DATA RECORDS Block Start

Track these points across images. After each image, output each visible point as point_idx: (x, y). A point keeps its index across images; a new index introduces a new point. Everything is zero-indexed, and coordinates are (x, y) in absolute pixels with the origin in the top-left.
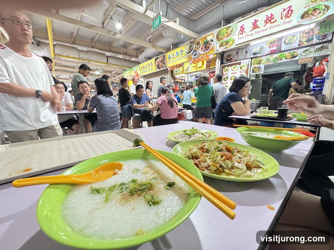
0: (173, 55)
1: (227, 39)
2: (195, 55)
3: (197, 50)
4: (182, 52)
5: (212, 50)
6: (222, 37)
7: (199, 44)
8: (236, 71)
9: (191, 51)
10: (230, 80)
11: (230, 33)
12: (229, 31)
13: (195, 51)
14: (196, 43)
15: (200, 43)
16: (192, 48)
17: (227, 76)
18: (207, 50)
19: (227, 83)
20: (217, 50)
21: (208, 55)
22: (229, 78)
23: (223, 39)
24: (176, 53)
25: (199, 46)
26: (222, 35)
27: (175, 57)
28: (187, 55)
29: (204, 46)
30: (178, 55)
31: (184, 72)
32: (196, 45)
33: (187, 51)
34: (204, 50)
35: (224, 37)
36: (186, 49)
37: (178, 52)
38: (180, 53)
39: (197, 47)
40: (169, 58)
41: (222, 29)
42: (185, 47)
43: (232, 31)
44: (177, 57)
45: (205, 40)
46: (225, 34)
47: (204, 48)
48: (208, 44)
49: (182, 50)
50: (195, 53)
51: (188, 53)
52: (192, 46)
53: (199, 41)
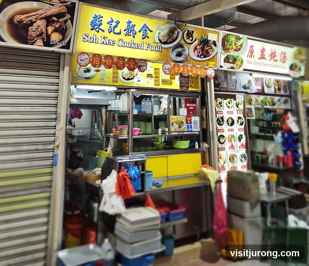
0: (114, 24)
1: (236, 54)
2: (179, 55)
3: (186, 48)
4: (148, 31)
5: (213, 61)
6: (229, 47)
7: (192, 36)
9: (171, 43)
10: (227, 124)
11: (239, 47)
12: (239, 43)
13: (180, 46)
14: (186, 32)
15: (195, 35)
16: (175, 36)
17: (221, 116)
18: (205, 57)
19: (223, 131)
20: (221, 65)
21: (206, 67)
22: (225, 120)
23: (230, 51)
24: (128, 25)
25: (192, 40)
26: (229, 43)
27: (120, 33)
28: (161, 45)
29: (200, 47)
30: (132, 34)
31: (117, 82)
32: (185, 36)
33: (160, 35)
34: (200, 54)
35: (231, 49)
36: (160, 31)
37: (135, 25)
38: (139, 32)
39: (185, 39)
40: (95, 24)
41: (230, 35)
42: (158, 25)
43: (241, 45)
44: (126, 35)
45: (205, 36)
46: (233, 45)
47: (200, 51)
48: (207, 46)
49: (147, 27)
50: (179, 50)
51: (163, 41)
52: (176, 32)
53: (193, 32)
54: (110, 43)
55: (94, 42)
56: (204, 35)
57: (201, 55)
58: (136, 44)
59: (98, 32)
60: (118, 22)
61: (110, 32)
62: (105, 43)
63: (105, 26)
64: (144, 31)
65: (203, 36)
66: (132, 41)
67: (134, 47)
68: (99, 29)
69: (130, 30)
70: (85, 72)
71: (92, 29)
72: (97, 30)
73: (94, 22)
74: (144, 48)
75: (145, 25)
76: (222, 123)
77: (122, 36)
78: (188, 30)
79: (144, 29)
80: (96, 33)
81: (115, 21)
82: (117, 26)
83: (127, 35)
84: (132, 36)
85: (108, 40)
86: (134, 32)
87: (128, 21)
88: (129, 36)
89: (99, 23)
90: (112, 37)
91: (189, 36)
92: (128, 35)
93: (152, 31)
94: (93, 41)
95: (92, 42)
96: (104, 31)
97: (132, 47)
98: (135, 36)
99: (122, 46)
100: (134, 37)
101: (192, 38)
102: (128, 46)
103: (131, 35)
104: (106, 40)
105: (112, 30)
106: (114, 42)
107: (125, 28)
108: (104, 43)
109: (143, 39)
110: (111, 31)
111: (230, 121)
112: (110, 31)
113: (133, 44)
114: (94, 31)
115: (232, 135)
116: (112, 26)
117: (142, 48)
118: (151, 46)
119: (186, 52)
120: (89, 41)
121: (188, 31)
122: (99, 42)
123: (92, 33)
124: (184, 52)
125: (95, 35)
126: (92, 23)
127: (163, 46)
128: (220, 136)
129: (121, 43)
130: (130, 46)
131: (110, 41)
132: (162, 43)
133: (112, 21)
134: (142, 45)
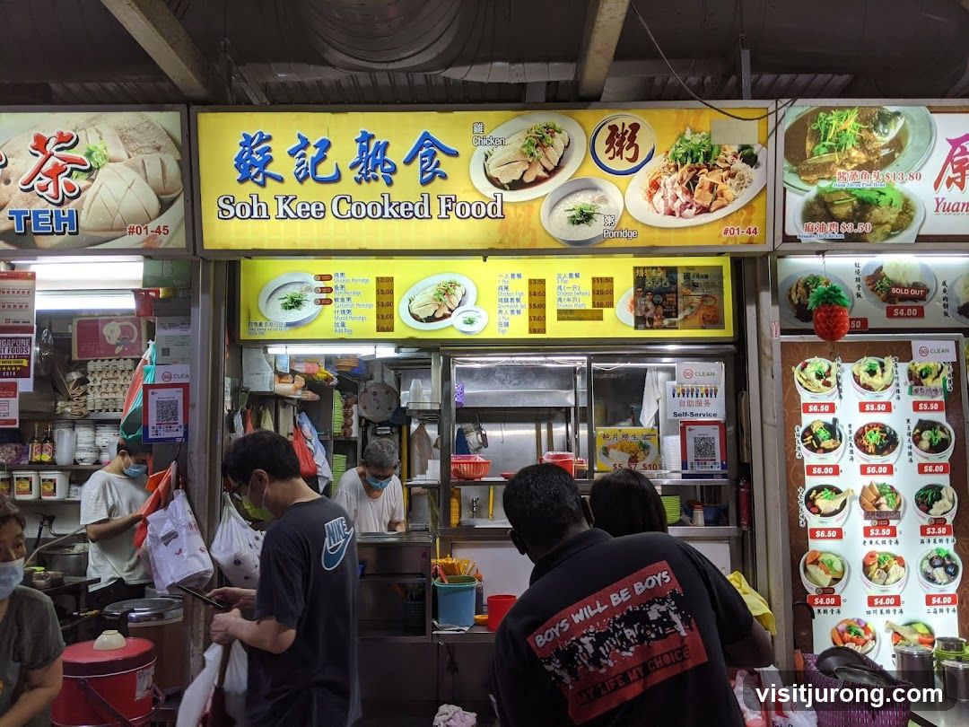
0: (312, 152)
1: (867, 183)
2: (584, 217)
3: (611, 191)
4: (440, 156)
5: (747, 223)
6: (826, 158)
8: (886, 396)
9: (539, 181)
10: (855, 449)
11: (886, 152)
12: (882, 138)
16: (554, 155)
17: (828, 418)
18: (704, 210)
19: (836, 471)
20: (790, 232)
22: (848, 433)
23: (832, 173)
24: (361, 147)
26: (827, 143)
27: (337, 178)
28: (499, 196)
29: (677, 176)
30: (379, 173)
33: (492, 162)
34: (677, 204)
35: (842, 166)
36: (490, 148)
37: (387, 144)
38: (408, 162)
40: (248, 162)
41: (828, 110)
42: (478, 129)
43: (897, 144)
44: (359, 181)
45: (694, 132)
46: (849, 146)
47: (679, 193)
48: (710, 170)
49: (435, 143)
50: (583, 200)
51: (505, 180)
52: (559, 142)
53: (635, 127)
54: (308, 215)
55: (255, 215)
56: (688, 132)
57: (683, 207)
58: (402, 206)
59: (263, 185)
60: (325, 146)
61: (301, 181)
62: (292, 215)
63: (283, 164)
64: (427, 158)
65: (688, 137)
66: (386, 196)
67: (395, 215)
68: (266, 175)
69: (373, 161)
70: (287, 307)
71: (241, 181)
72: (260, 179)
73: (244, 157)
74: (435, 212)
75: (426, 136)
76: (827, 444)
77: (348, 185)
78: (611, 124)
80: (257, 189)
81: (313, 143)
82: (325, 157)
83: (364, 182)
84: (382, 182)
85: (300, 205)
86: (388, 167)
87: (359, 135)
88: (373, 182)
89: (261, 158)
90: (310, 192)
92: (368, 180)
93: (455, 154)
94: (252, 214)
95: (250, 217)
96: (280, 180)
97: (387, 215)
98: (394, 177)
99: (352, 217)
100: (390, 183)
102: (371, 216)
103: (376, 179)
104: (293, 205)
105: (309, 171)
106: (322, 208)
107: (355, 157)
108: (288, 216)
109: (424, 183)
110: (306, 176)
111: (873, 438)
112: (301, 176)
113: (390, 204)
114: (249, 184)
115: (882, 486)
116: (308, 160)
117: (426, 215)
118: (459, 206)
119: (611, 205)
120: (239, 214)
121: (613, 129)
122: (273, 213)
123: (244, 192)
124: (603, 206)
125: (255, 197)
126: (239, 162)
127: (510, 196)
128: (819, 489)
129: (344, 206)
130: (379, 212)
131: (307, 206)
132: (502, 187)
133: (305, 144)
134: (426, 204)
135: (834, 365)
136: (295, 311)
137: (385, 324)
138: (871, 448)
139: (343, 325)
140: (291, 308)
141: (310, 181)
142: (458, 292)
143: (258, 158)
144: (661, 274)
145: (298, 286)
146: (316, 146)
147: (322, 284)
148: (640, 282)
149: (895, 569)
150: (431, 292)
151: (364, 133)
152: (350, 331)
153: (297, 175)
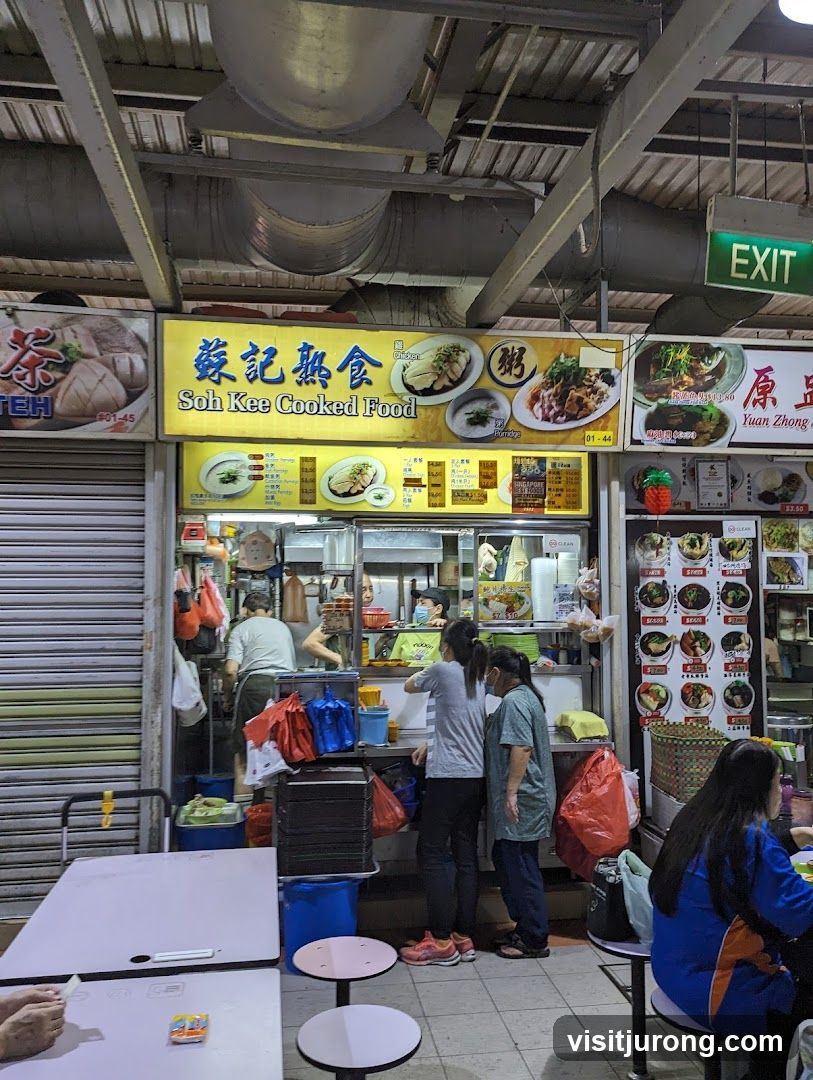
0: (261, 358)
1: (694, 400)
2: (479, 420)
3: (502, 400)
4: (367, 366)
5: (604, 428)
6: (665, 381)
7: (520, 364)
8: (703, 563)
9: (445, 389)
10: (678, 604)
11: (709, 378)
12: (707, 367)
13: (479, 395)
14: (498, 355)
15: (530, 361)
16: (459, 369)
18: (572, 418)
19: (664, 621)
20: (635, 438)
22: (673, 591)
23: (669, 393)
24: (302, 355)
25: (520, 376)
26: (666, 369)
27: (281, 380)
28: (413, 400)
29: (552, 391)
30: (316, 378)
31: (313, 502)
32: (495, 365)
33: (409, 372)
34: (552, 413)
35: (676, 387)
36: (407, 362)
37: (324, 354)
38: (341, 369)
39: (497, 374)
40: (206, 363)
41: (668, 344)
42: (399, 346)
43: (718, 372)
44: (299, 383)
45: (567, 357)
46: (682, 373)
47: (554, 404)
48: (578, 387)
49: (363, 355)
50: (479, 406)
51: (418, 388)
52: (463, 359)
53: (522, 350)
54: (256, 409)
55: (211, 408)
56: (563, 356)
57: (556, 415)
58: (335, 405)
59: (218, 382)
60: (272, 352)
61: (251, 381)
62: (242, 409)
63: (236, 366)
64: (356, 367)
65: (562, 360)
66: (322, 397)
68: (221, 375)
69: (312, 367)
70: (224, 481)
71: (199, 378)
72: (215, 378)
73: (203, 358)
74: (361, 411)
75: (356, 349)
76: (658, 600)
77: (290, 386)
78: (503, 346)
79: (354, 360)
80: (213, 386)
81: (262, 349)
82: (272, 362)
83: (304, 384)
84: (319, 384)
85: (249, 401)
86: (324, 372)
87: (302, 346)
88: (311, 384)
89: (217, 360)
90: (258, 390)
91: (510, 364)
92: (307, 383)
93: (379, 365)
94: (208, 406)
95: (206, 409)
96: (233, 379)
97: (321, 412)
98: (328, 382)
99: (293, 412)
100: (325, 386)
101: (519, 369)
102: (309, 412)
103: (314, 382)
104: (243, 400)
105: (258, 373)
106: (267, 404)
107: (297, 363)
108: (239, 409)
109: (353, 387)
110: (255, 377)
111: (692, 596)
112: (251, 377)
113: (325, 403)
114: (207, 381)
115: (697, 633)
116: (257, 364)
117: (354, 413)
118: (381, 406)
119: (501, 411)
120: (196, 406)
121: (505, 351)
122: (226, 406)
123: (202, 388)
124: (495, 412)
125: (211, 392)
126: (198, 363)
127: (422, 401)
128: (651, 635)
129: (287, 404)
130: (315, 409)
131: (255, 401)
132: (416, 393)
133: (255, 350)
134: (354, 405)
135: (665, 538)
136: (231, 485)
137: (308, 497)
138: (690, 604)
139: (273, 497)
140: (227, 482)
141: (258, 381)
142: (370, 472)
143: (215, 360)
144: (534, 462)
145: (234, 464)
146: (264, 353)
147: (255, 462)
148: (517, 468)
149: (705, 696)
150: (347, 472)
151: (305, 344)
152: (278, 504)
153: (248, 375)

DATA RECORDS Block End

▶ ABOUT THIS EXERCISE
Copy only the lines above from the one containing "1: (227, 39)" through the one containing "117: (142, 48)", both included. Leave out the pictures.

▶ ANSWER TO THE EXERCISE
1: (227, 39)
2: (195, 55)
3: (197, 50)
4: (182, 52)
5: (212, 50)
6: (222, 37)
7: (199, 44)
8: (236, 71)
9: (191, 51)
10: (230, 80)
11: (230, 33)
12: (229, 31)
13: (195, 51)
14: (196, 43)
15: (200, 43)
16: (192, 48)
17: (227, 76)
18: (207, 50)
19: (227, 83)
20: (217, 50)
21: (208, 55)
22: (229, 78)
23: (223, 39)
24: (176, 53)
25: (199, 46)
26: (222, 35)
27: (175, 57)
28: (187, 55)
29: (204, 46)
30: (178, 55)
31: (184, 72)
32: (196, 45)
33: (187, 51)
34: (204, 50)
35: (224, 37)
36: (186, 49)
37: (178, 52)
38: (180, 53)
39: (197, 47)
40: (169, 58)
41: (222, 29)
42: (185, 47)
43: (232, 31)
44: (177, 57)
45: (205, 40)
46: (225, 34)
47: (204, 48)
48: (208, 44)
49: (182, 50)
50: (195, 53)
51: (188, 53)
52: (192, 46)
53: (199, 41)
0: (114, 24)
1: (236, 54)
2: (179, 55)
3: (186, 48)
4: (148, 31)
5: (213, 61)
6: (229, 47)
7: (192, 36)
9: (171, 43)
10: (227, 124)
11: (239, 47)
12: (239, 43)
13: (180, 46)
14: (186, 32)
15: (195, 35)
16: (175, 36)
17: (221, 116)
18: (205, 57)
19: (223, 131)
20: (221, 65)
21: (206, 67)
22: (225, 120)
23: (230, 51)
24: (128, 25)
25: (192, 40)
26: (229, 43)
27: (120, 33)
28: (161, 45)
29: (200, 47)
30: (132, 34)
31: (117, 82)
32: (185, 36)
33: (160, 35)
34: (200, 54)
35: (231, 49)
36: (160, 31)
37: (135, 25)
38: (139, 32)
39: (185, 39)
40: (95, 24)
41: (230, 35)
42: (158, 25)
43: (241, 45)
44: (126, 35)
45: (205, 36)
46: (233, 45)
47: (200, 51)
48: (207, 46)
49: (147, 27)
50: (179, 50)
51: (163, 41)
52: (176, 32)
53: (193, 32)
54: (110, 43)
55: (94, 42)
56: (204, 35)
57: (201, 55)
58: (136, 44)
59: (98, 32)
60: (118, 22)
61: (110, 32)
62: (105, 43)
63: (105, 26)
64: (144, 31)
65: (203, 36)
66: (132, 41)
67: (134, 47)
68: (99, 29)
69: (130, 30)
70: (85, 72)
71: (92, 29)
72: (97, 30)
73: (94, 22)
74: (144, 48)
75: (145, 25)
76: (222, 123)
77: (122, 36)
78: (188, 30)
79: (144, 29)
80: (96, 33)
81: (115, 21)
82: (117, 26)
83: (127, 35)
84: (132, 36)
85: (108, 40)
86: (134, 32)
87: (128, 21)
88: (129, 36)
89: (99, 23)
90: (112, 37)
91: (189, 36)
92: (128, 35)
93: (152, 31)
94: (93, 41)
95: (92, 42)
96: (104, 31)
97: (132, 47)
98: (135, 36)
99: (122, 46)
100: (134, 37)
101: (192, 38)
102: (128, 46)
103: (131, 35)
104: (106, 40)
105: (112, 30)
106: (114, 42)
107: (125, 28)
108: (104, 43)
109: (143, 39)
110: (111, 31)
111: (230, 121)
112: (110, 31)
113: (133, 44)
114: (94, 31)
115: (232, 135)
116: (112, 26)
117: (142, 48)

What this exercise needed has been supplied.